### TEXT PASSAGE
Slow Flowers community
The divide between gardening and floristry is disappearing. More of our Slow Flowers members — growers and farmer-florists alike — are finding new revenue opportunities by helping their customers access cutting garden plants. One respondent to the 2022 Slow Flowers Member Survey described her diversification efforts this way: “We’re offering education, tips and tricks for customers interested in growing their own cut flower gardens.”
Here are a few successful examples of grow-your-own-flowers initiatives:
Sarah Buerkley of Sarah’s Cottage Creations Flower Farm in Stillwater, Minnesota, offers full-service cutting garden design services to her landscape design clients. Jen Healy of J&B Garden Center in Albany, Oregon, markets cut garden plant collections to home gardeners, curating the best annuals for her region’s cultural conditions.
The team at Stone Barns Center for Food and Agriculture, in Pocantico Hills, New York, has introduced a “Cut Flower Gardening Kit” for members and CSA subscribers. Last year, the kits included plants and compost for two 3-by-7 foot beds. With a collection of cutting garden plants curated by Blue Hill Restaurant at Stone Barns’ resident florist, Philippe Gouze, along with a sample planting plan. The kits appealed to home-bound foodies, many of whom never before considered growing flowers in their vegetable garden.
Beyond the pale- featuring garden roses, rose hips, echeveria, oak foliage, scabiosa and dahlias, this vivid wedding bouquet was designed by Margaret Lloyd of Santa Barbara-based Margaret Joan Florals. Photo by Grace Katherine Photography.
You and your business
Package your expertise in crop planning, seed selection and design. It’s just smart business to empower your customers to grow anything — it will make them appreciate your farming talents even more. Integrate this insight into your existing business model, whether you develop a scalable planting plan for customers (by theme, season or palette) or sell the plants and seeds as a new product offering.
There is no downside to teaching someone to appreciate growing their own flowers. In doing so, you’ll unlock a new passion and expand the awareness of local and seasonal flowers in your marketplace.
3. Supply chains boost local
At the consumer level, we’re seeing a resurgence in hyper-local pride as people want their purchases to benefit businesses in their communities. As one writer put it: “I didn’t really need to source from China; I had everything right here.” COVID threatened and disrupted the global supply chain for all businesses; the answer for many flower farmers and florists is in their own backyard. More of us are motivated to seek out and forge new relationships and in the process, we’re all becoming more vocal Slow Flowers and local farming advocates.

### YOUR ASSIGNMENT
Please echo the part of the Slow Flowers passage that opens with the words containing "There is no" and closes with "in your marketplace.", word for word. You won't need the data to do this.

[Dataset entries]
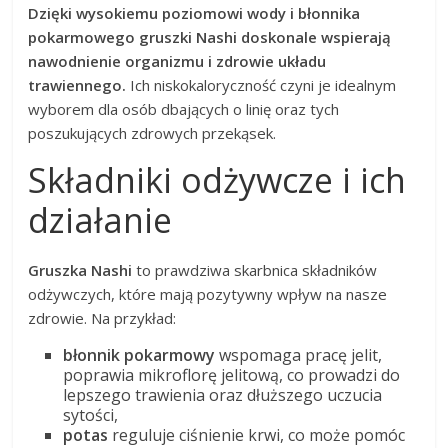
Dzięki wysokiemu poziomowi wody i błonnika
pokarmowego gruszki Nashi doskonale wspierają
nawodnienie organizmu i zdrowie układu
trawiennego.
Ich niskokaloryczność czyni je idealnym
wyborem dla osób dbających o linię oraz tych
poszukujących zdrowych przekąsek.
Składniki odżywcze i ich
działanie
Gruszka Nashi
to prawdziwa skarbnica składników
odżywczych, które mają pozytywny wpływ na nasze
zdrowie. Na przykład:
błonnik pokarmowy
wspomaga pracę jelit,
poprawia mikroflorę jelitową, co prowadzi do
lepszego trawienia oraz dłuższego uczucia
sytości,
potas
reguluje ciśnienie krwi, co może pomóc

### SOLUTION
There is no downside to teaching someone to appreciate growing their own flowers. In doing so, you’ll unlock a new passion and expand the awareness of local and seasonal flowers in your marketplace.